Reading and hearing about the new Arizona prison Behavioral Management Unit (BMU) at the SuperMax in Florence Arizona; I asked the director of prisons there a few questions regarding its mission, its purpose, and its target population. The following information was provided as his response to the new BMU unit that was created and implemented to help prisoners cope with incarceration issues and prison life. As we discussed this program, the director’s clinical manager provided me with some helpful insight on the program. Dr. Ben Shaw, the current mental health director answered these questions as they were presented by this writer. My questions to the director were:
Director Ryan, what are the minimum criteria for entry into Behavioral Management Unit (BMU) Program and referral and approvals for admission process?
The BMU expands services to a target population of inmates currently diagnosed with a mental illness (Axis I and/or Axis II), who, due to their on going behavioral problems, are often being housed in maximum custody units, and who would benefit from the enhanced mental health treatment interventions. These behaviorally challenging inmates present with a complex interplay of social and psychological factors that have resulted in patterns of poor receptivity to rehabilitation efforts in either the community or, as is often seen, through a series of institutional placements. Due to their propensity for rules infraction and violence, these inmates must be treated while ensuring the safety of themselves, their fellow inmates, and ADOC staff. Inmates can be referred to BMU by the Mental Health Treatment Teams from any ADOC unit. The inmate’s treatment and behavioral history are then reviewed by the BMU Treatment Team. If this team believes that the inmate can benefit from the BMU program, he will be accepted for treatment and subsequently transferred to the BMU operational area.

§ **Excerpted records**
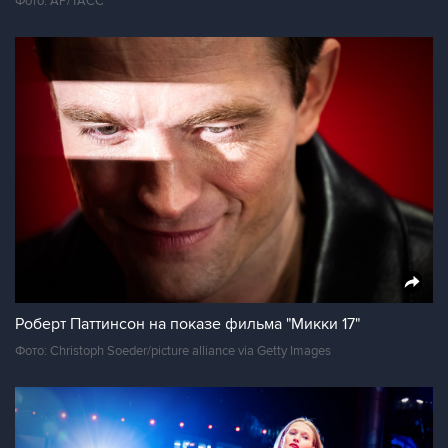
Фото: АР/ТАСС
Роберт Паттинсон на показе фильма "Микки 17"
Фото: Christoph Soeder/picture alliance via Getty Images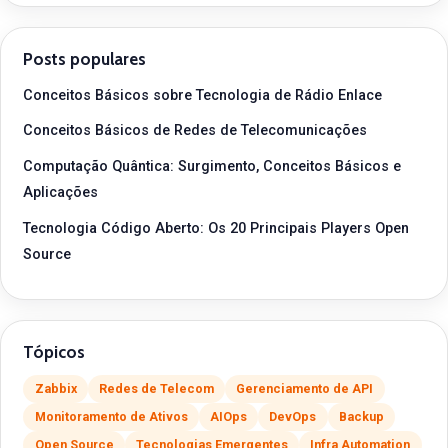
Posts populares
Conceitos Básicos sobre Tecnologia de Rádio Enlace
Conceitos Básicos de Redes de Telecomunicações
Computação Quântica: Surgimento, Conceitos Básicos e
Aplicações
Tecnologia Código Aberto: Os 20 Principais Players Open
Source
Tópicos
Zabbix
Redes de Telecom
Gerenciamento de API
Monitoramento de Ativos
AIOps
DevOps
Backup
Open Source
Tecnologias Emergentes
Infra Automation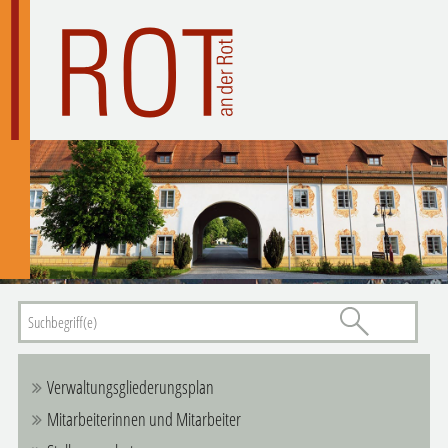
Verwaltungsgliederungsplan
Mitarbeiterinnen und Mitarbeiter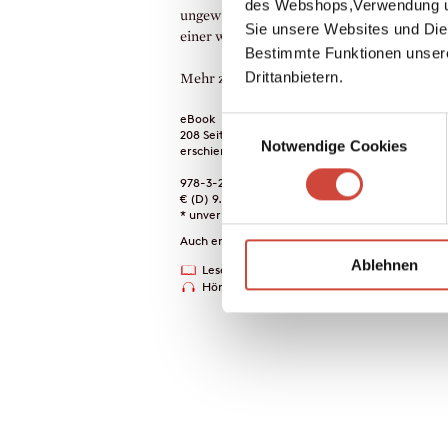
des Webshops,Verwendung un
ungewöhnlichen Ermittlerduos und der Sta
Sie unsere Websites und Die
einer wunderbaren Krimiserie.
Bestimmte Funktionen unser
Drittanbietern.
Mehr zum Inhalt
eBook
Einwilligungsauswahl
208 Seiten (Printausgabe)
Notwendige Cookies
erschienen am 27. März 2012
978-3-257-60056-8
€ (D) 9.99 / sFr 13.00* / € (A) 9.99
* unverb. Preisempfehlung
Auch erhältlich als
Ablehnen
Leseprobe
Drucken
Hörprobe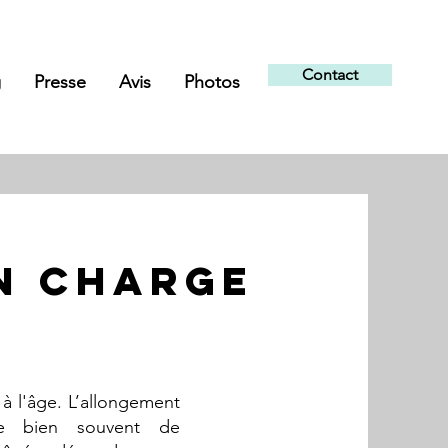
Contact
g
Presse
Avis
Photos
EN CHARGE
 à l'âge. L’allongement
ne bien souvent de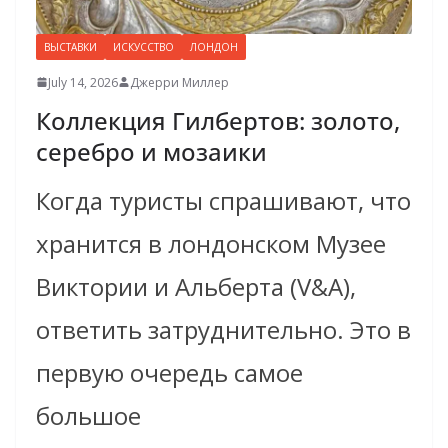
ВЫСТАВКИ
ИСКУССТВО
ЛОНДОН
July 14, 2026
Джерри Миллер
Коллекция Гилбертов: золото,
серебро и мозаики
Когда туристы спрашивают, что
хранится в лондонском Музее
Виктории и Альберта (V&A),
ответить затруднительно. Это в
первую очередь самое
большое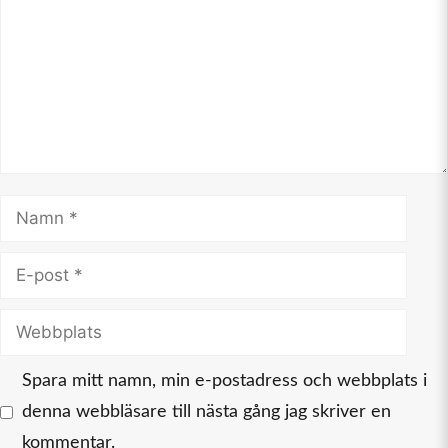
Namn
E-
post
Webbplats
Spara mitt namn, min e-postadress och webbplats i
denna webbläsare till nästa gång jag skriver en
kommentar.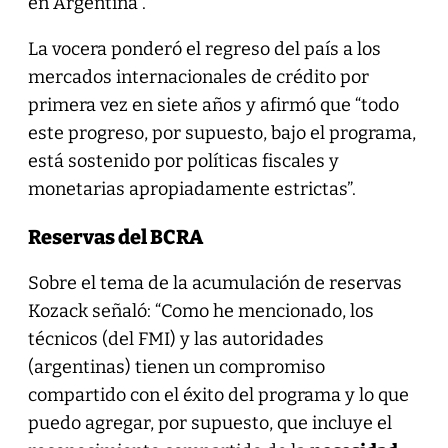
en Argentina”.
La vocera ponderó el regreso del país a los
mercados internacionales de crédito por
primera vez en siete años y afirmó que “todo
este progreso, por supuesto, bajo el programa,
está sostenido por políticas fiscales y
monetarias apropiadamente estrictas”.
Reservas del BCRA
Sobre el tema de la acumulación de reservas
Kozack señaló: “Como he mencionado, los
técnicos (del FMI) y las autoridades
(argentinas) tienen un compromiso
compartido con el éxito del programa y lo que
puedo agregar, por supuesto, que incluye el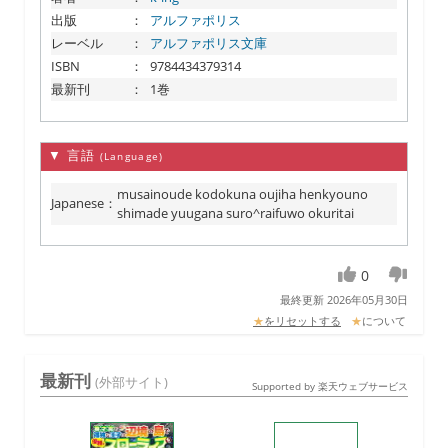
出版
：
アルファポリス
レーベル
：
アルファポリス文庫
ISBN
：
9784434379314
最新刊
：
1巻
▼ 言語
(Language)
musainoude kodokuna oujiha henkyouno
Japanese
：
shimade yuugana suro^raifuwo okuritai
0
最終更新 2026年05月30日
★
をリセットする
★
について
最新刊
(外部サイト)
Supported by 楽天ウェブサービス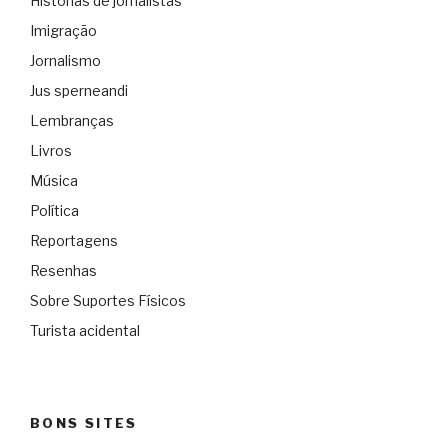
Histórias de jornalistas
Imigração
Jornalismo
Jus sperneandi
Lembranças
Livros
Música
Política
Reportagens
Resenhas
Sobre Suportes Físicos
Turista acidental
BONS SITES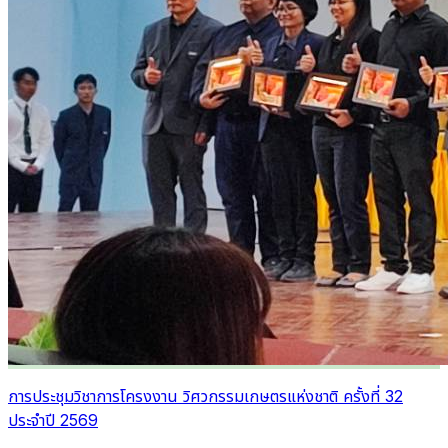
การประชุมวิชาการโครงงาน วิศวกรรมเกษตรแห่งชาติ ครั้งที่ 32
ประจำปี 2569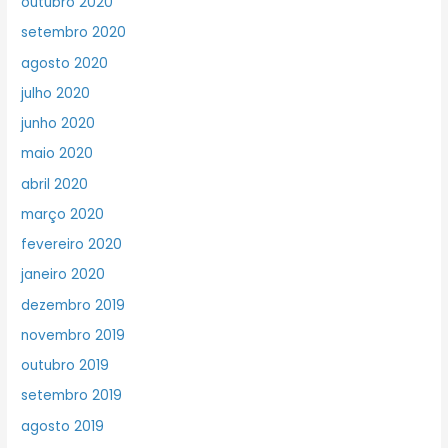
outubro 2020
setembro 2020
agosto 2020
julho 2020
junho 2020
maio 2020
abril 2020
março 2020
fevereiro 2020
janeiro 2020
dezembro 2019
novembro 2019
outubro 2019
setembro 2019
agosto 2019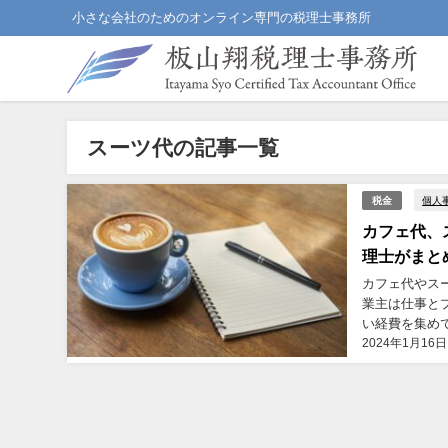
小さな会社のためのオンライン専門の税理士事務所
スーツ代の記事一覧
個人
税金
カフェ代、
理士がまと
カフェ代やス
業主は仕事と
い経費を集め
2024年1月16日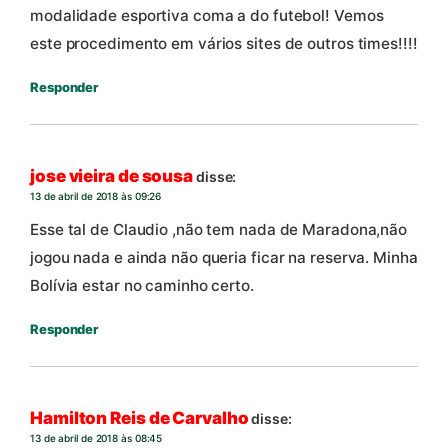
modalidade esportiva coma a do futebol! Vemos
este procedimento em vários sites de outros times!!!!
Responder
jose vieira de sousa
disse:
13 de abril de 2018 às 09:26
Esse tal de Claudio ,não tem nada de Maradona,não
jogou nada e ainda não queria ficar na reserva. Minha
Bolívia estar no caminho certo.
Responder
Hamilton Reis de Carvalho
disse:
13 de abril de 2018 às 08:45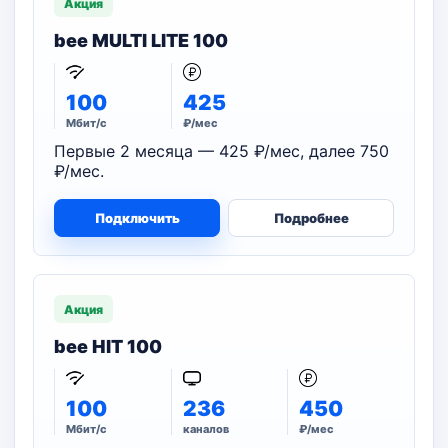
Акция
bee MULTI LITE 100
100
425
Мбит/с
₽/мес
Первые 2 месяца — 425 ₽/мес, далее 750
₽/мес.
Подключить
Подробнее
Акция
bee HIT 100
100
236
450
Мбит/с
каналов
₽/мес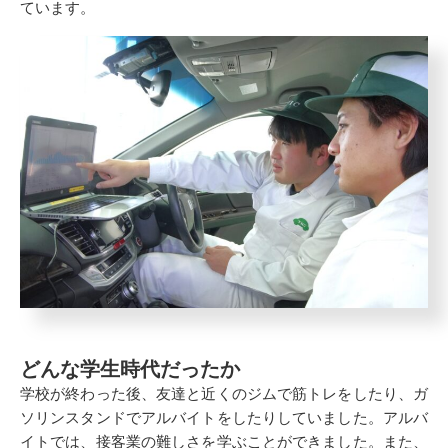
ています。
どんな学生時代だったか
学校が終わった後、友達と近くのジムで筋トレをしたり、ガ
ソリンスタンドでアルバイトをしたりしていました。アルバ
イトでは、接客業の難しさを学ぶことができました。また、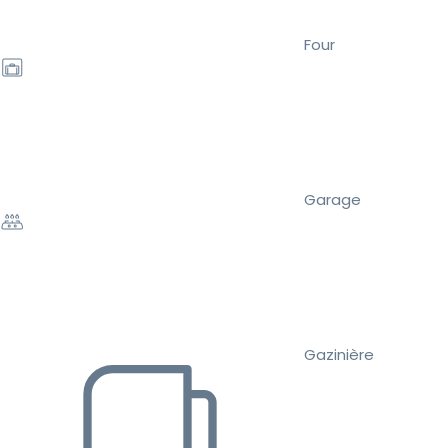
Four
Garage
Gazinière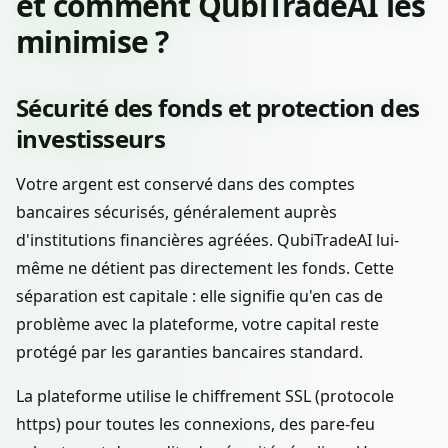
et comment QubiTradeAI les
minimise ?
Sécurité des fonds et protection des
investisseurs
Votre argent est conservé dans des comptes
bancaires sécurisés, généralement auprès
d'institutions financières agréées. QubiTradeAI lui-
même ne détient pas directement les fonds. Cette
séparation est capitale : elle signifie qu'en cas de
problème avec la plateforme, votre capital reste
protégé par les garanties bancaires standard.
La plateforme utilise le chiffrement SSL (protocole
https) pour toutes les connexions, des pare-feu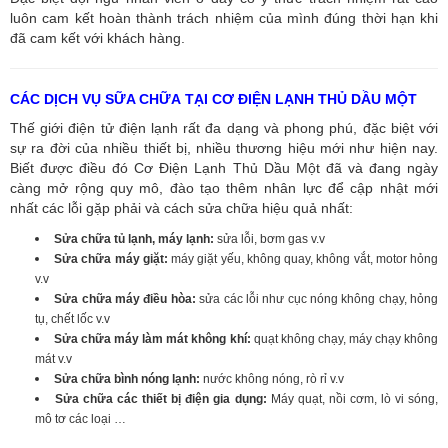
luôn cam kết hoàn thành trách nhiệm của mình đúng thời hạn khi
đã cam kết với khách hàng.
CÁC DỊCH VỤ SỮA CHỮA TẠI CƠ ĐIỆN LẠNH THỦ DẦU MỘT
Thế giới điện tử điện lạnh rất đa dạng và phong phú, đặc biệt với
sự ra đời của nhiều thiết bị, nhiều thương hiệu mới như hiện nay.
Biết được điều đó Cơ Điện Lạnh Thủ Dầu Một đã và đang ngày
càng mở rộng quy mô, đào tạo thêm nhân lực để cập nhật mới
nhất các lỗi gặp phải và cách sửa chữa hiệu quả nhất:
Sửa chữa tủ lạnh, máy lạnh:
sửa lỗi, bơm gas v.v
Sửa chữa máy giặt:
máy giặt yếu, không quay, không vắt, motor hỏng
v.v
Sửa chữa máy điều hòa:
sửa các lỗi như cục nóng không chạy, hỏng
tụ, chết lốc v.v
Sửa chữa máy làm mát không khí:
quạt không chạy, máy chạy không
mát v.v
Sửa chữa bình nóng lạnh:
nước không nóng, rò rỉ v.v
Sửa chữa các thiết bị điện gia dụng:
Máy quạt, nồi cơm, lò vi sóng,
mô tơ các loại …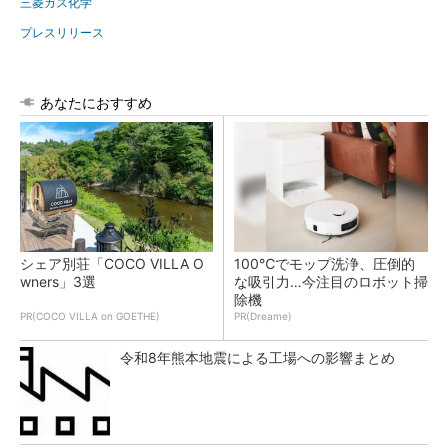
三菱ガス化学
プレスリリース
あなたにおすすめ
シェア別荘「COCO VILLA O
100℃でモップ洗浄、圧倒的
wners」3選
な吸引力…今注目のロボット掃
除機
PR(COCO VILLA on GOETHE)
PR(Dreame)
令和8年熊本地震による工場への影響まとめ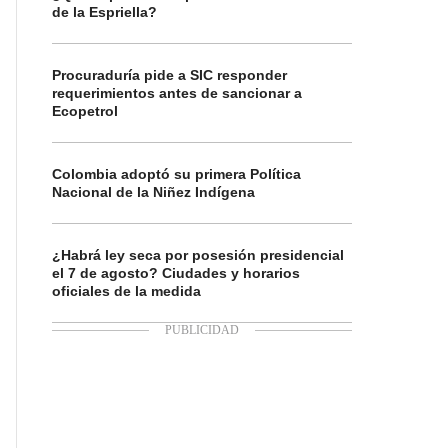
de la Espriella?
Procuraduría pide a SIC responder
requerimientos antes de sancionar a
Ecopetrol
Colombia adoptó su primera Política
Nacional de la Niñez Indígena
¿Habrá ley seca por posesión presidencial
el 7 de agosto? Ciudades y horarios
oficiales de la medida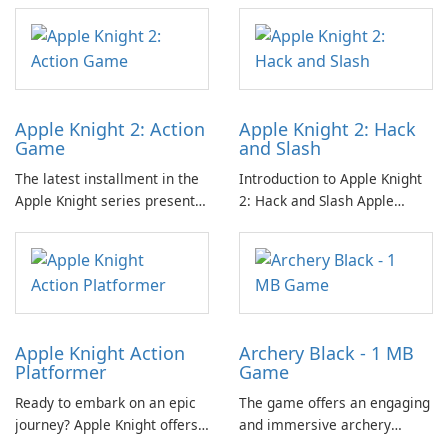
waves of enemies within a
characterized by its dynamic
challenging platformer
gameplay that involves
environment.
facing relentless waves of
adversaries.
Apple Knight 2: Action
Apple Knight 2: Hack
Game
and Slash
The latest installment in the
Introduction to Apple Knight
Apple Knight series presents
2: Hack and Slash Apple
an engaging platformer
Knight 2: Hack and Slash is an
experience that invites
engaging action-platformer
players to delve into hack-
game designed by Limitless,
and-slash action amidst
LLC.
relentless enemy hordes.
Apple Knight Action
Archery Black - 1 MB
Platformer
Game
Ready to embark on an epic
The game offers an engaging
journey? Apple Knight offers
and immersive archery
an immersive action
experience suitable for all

§ **Your tasks**
a) Duplicate part of the passage on the Behavioral Management Unit word for word, beginning at "Reading and hearing" and stopping after "for admission process?".
b) In the passage on the Behavioral Management Unit, whose safety must be ensured while these inmates are treated? List each one.

§ **Answer list**
a)
Reading and hearing about the new Arizona prison Behavioral Management Unit (BMU) at the SuperMax in Florence Arizona; I asked the director of prisons there a few questions regarding its mission, its purpose, and its target population. The following information was provided as his response to the new BMU unit that was created and implemented to help prisoners cope with incarceration issues and prison life. As we discussed this program, the director’s clinical manager provided me with some helpful insight on the program. Dr. Ben Shaw, the current mental health director answered these questions as they were presented by this writer. My questions to the director were:
Director Ryan, what are the minimum criteria for entry into Behavioral Management Unit (BMU) Program and referral and approvals for admission process?

b)
- The inmates themselves
- Their fellow inmates
- ADOC staff